Crónicas de cuando el mundo era ancho y desconocido

FUGAS

La literatura viajera, española y portuguesa en el siglo XVI, británica en el XVII y el XVIII, busca hoy horizontes cercanos

29 abr 2016 . Actualizado a las 20:14 h.

Dice Robert Walser de un automovilista, en el delicioso El paseo (Siruela, 1996): «No comprendo ni comprenderé nunca que pueda ser un placer pasar así corriendo ante todas las creaciones y objetos que muestra nuestra hermosa Tierra, como si uno se hubiera vuelto loco y tuviera que correr para no desesperarse miserablemente». Los nuevos viajeros le han hecho caso, como demuestran las páginas precedentes. El mundo se ha hecho pequeño y los largos trayectos quedan para los turistas y la gente de negocios. Los viajeros de hoy van a pie y encuentran en los pequeños rincones, en el cómaro de un camino, en los sonidos de un bosque, la sorpresa que el exotismo ya no garantiza.

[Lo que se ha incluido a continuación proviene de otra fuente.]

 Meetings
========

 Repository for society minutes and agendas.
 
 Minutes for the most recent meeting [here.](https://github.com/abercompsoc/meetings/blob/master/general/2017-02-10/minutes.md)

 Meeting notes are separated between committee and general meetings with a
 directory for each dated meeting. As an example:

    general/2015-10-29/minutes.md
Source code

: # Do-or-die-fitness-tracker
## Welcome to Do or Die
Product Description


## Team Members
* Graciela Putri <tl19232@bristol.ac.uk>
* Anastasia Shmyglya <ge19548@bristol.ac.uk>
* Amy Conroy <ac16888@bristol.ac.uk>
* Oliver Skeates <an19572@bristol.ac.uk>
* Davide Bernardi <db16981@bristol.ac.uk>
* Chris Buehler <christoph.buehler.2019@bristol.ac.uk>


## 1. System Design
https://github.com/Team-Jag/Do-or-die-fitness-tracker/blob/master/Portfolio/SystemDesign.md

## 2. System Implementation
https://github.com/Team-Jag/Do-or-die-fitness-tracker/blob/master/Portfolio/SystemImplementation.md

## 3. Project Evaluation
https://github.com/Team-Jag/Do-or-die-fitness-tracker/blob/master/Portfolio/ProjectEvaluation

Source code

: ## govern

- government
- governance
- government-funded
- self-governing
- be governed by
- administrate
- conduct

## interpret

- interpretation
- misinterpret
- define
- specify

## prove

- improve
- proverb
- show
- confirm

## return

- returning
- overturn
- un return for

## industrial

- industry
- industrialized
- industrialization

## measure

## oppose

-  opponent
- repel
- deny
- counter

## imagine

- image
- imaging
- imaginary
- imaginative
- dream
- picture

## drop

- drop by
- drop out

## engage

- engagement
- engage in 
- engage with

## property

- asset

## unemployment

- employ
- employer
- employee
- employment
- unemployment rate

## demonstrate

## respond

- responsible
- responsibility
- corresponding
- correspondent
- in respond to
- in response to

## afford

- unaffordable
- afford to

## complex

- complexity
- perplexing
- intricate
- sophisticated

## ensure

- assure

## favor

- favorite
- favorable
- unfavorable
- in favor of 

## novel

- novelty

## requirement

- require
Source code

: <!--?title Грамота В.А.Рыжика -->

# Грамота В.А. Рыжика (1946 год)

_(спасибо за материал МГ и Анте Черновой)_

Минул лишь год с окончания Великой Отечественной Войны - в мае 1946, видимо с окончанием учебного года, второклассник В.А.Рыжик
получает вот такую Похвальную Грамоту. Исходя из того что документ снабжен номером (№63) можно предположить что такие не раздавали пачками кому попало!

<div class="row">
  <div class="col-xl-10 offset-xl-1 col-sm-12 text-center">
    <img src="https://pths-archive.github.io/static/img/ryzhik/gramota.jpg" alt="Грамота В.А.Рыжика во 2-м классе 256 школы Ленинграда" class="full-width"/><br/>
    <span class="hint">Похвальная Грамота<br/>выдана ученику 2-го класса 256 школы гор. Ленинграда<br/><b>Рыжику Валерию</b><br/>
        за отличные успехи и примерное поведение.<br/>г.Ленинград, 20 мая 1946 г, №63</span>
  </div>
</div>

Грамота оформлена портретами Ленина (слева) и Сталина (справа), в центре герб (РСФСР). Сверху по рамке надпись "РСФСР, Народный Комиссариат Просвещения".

El viaje tenía más verdad cuando el mundo era ancho y desconocido. «Si quieres ser sabio, abandona tu ciudad», le dice el maestro al joven príncipe en las Mil y una Noches. «Recorre tierras extrañas para conocer lo bueno y lo malo de los hombres», aconseja el Eclesiastés. El viaje es la escuela de la vida, y sus apuntes son los diarios del viajero. Los editores más inteligentes están publicando los clásicos de la literatura de viajes, un universo de hallazgos extraordinarios.

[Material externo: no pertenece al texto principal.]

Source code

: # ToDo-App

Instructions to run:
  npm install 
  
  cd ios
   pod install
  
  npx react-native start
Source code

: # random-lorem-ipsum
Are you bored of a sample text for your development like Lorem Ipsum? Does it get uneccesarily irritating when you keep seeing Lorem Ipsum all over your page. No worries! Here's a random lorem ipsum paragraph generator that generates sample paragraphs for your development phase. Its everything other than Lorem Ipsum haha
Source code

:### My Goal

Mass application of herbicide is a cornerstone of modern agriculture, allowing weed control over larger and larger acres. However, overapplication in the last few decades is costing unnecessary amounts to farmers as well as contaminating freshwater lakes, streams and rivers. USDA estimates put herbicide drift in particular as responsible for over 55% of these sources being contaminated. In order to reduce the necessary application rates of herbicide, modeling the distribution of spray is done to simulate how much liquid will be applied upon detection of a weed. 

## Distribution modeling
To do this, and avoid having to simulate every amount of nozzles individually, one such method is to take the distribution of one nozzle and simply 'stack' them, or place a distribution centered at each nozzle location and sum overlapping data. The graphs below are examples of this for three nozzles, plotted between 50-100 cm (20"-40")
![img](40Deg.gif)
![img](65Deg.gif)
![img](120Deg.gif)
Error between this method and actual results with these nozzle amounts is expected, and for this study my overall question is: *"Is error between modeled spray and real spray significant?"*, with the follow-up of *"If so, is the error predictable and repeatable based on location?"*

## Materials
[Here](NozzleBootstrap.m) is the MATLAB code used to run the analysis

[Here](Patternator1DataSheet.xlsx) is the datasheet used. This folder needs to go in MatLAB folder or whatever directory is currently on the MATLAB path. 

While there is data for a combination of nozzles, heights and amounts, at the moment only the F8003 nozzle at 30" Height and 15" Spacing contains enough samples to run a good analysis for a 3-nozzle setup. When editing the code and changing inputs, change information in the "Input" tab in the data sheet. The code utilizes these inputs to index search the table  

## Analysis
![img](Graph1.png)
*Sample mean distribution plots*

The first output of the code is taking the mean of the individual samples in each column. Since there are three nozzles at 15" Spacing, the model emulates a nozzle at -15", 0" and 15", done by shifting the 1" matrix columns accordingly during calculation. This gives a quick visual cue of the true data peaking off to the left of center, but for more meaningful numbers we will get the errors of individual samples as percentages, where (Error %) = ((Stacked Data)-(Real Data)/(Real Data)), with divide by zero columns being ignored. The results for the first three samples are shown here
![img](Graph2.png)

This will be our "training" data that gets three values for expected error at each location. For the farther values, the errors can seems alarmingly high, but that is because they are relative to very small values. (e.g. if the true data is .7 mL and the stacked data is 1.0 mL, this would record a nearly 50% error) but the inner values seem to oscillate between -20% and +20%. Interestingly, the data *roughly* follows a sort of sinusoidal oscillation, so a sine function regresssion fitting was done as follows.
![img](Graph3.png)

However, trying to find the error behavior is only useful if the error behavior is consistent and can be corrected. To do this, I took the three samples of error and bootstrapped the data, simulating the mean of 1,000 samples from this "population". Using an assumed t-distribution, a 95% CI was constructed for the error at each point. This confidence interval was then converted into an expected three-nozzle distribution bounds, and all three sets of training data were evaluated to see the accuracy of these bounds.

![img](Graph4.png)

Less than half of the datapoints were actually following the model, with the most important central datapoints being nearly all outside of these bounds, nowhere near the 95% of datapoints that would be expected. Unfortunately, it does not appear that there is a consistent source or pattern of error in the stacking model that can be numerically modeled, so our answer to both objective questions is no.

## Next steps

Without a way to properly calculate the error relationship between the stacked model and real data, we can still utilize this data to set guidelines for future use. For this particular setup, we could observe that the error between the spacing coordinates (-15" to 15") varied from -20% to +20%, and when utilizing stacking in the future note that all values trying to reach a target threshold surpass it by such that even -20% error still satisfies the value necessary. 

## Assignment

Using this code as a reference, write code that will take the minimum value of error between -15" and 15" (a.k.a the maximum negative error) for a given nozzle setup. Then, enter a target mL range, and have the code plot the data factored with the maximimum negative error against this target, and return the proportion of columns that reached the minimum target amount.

La Odisea de Homero es un libro de viajes imprescindible, como la Anábasis de Jenofonte, el primero, creador de arquetipos; el segundo, rebosante de épica. Virgilio fue un paseante de primera. La Eneida es, en su primera mitad, un viaje mediterráneo; las Églogas sostienen su arquitectura simbólica sobre atentas excursiones entre prados y arboledas.

Después de los romanos, la cultura fue islámica. Del siglo XII y XIII son dos de los grandes relatos de viajes musulmanes: el Viaje, del valenciano Ibn Chubayr o Yubair, que narra con riguroso detalle la peregrinación a La Meca desde Granada (primorosamente editado por Círculo de Lectores en 1999), y la rihla, o viaje, del marroquí Ibn Battuta, disponible aún en las librerías en la edición que Alianza tituló A través del islam.

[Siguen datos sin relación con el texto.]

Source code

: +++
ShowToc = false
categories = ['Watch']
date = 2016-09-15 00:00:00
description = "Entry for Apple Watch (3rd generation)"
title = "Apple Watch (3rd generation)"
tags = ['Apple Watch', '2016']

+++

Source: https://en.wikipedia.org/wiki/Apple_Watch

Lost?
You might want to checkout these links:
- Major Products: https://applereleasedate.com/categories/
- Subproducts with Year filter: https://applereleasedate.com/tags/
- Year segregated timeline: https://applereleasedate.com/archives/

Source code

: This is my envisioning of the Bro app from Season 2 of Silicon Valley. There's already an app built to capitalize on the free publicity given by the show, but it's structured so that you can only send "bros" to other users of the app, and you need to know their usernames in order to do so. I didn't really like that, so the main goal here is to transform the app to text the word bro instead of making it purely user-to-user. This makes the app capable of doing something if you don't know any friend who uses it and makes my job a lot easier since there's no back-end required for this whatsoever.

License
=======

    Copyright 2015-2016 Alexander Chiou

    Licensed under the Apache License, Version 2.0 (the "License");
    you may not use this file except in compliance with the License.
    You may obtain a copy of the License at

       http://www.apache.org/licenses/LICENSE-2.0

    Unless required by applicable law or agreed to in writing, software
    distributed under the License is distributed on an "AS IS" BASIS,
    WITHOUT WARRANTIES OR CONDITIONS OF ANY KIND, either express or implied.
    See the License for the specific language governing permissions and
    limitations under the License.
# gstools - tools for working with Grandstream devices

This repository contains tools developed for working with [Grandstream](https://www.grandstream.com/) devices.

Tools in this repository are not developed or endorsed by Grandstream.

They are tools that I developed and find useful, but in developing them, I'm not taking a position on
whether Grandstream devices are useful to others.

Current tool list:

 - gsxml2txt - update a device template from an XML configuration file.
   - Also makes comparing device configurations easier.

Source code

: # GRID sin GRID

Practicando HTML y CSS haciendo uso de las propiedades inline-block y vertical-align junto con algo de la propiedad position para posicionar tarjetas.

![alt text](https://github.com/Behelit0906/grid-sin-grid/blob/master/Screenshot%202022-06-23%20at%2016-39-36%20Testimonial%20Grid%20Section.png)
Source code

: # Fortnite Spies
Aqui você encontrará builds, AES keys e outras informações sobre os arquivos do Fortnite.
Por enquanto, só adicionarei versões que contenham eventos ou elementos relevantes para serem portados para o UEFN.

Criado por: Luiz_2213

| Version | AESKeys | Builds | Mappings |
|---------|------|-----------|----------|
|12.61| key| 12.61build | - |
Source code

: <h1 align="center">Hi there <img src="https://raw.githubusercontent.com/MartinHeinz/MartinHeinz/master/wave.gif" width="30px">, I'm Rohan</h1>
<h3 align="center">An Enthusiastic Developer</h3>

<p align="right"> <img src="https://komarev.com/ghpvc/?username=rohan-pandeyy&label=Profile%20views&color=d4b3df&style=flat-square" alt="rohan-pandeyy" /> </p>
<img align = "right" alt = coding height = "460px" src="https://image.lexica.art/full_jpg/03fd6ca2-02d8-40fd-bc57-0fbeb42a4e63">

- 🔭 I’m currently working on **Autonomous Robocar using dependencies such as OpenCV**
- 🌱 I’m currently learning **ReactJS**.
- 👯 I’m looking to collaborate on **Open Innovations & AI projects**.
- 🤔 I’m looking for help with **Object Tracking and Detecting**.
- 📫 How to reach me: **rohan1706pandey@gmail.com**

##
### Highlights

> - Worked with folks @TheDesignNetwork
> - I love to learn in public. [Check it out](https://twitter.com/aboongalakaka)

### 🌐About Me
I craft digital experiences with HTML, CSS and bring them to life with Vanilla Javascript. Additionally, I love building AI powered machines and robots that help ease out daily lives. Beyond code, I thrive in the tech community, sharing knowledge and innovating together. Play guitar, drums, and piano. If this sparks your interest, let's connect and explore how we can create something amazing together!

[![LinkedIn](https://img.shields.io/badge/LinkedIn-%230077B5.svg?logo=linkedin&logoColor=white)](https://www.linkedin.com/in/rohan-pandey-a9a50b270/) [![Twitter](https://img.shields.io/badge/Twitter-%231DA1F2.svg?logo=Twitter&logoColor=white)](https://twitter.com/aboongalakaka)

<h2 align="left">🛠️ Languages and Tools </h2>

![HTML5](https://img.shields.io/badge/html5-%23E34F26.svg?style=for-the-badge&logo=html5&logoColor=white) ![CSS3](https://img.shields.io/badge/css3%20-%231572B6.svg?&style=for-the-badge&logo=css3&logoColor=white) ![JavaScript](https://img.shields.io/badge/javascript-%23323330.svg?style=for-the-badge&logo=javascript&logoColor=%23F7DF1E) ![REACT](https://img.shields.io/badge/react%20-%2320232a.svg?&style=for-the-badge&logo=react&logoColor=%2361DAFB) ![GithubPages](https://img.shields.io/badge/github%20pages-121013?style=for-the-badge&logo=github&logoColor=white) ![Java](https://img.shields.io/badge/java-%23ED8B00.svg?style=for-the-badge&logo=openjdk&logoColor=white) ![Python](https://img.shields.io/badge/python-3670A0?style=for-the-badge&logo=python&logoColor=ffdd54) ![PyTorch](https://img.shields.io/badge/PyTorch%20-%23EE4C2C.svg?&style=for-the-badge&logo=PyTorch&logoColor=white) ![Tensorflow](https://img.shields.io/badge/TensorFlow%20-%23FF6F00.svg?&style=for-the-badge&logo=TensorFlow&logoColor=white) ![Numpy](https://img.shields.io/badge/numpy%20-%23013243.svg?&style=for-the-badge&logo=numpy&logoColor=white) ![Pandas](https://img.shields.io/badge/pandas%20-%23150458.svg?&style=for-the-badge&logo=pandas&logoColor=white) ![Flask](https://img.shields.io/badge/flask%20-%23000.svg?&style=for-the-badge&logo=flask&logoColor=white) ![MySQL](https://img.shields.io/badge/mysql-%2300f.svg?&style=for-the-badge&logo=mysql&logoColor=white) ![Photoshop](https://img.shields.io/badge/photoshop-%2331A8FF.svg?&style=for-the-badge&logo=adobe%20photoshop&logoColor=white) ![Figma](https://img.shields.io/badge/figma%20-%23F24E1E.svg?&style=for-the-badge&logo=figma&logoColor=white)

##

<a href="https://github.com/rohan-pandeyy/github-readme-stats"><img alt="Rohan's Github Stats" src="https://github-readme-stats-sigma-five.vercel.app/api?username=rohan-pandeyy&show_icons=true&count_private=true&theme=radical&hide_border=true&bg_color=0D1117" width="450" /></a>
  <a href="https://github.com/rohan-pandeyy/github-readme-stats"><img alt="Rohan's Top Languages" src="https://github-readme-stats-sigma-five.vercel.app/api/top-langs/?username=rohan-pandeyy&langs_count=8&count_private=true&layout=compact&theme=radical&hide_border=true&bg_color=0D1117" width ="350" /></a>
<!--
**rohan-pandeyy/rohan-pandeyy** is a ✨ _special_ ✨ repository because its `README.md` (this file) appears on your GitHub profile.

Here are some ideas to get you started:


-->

La contrapartida cristiana a los múltiples viajeros islámicos es el veneciano Marco Polo. A la sombra de su Millione, la literatura europea de finales de la edad media floreció en viajes a medias entre la fantasía y la realidad, como el célebre libro de las maravillas del mundo de John Mandeville, un best seller de los siglos XIV y XV.

En la era de los descubrimientos, la literatura de viajes es española y portuguesa. En las crónicas de Indias hay un caudal inagotable de maravillas. Por destacar una: la relación del viaje de Pedro Fernández de Quirós en busca de las islas Salomón, uno de los episodios más interesantes de la exploración española del Pacífico, tan bien estudiada por el pontevedrés Amancio Landín, que cartografió aquella epopeya en su precioso Islario español del Pacífico (Cultura Hispánica, 1984).

El imperio británico tomó el relevo el español en la exploración del mundo y su crónica. Los viajes de Cook son el clásico de esta nueva era. La conquista de África tuvo costosos hitos que reflejaron autores como Cameron, Mungo Park o Livingstone, todos ellos disponibles en la cuidada producción de la coruñesa Ediciones del Viento. Pero de todos los exploradores, británicos del XIX, ninguno como el díscolo y erudito Richard Francis Burton.

La crónica de viaje contemporánea no tiene nacionalidad. Cela, con su Viaje a la Alcarria, y Josep Pla, con el mínimo y delicioso Un viaje frustrado, nos ofrecen dos hitos ibéricos recientes de esta forma de testimoniar lo que aprende uno cuando emprende el camino.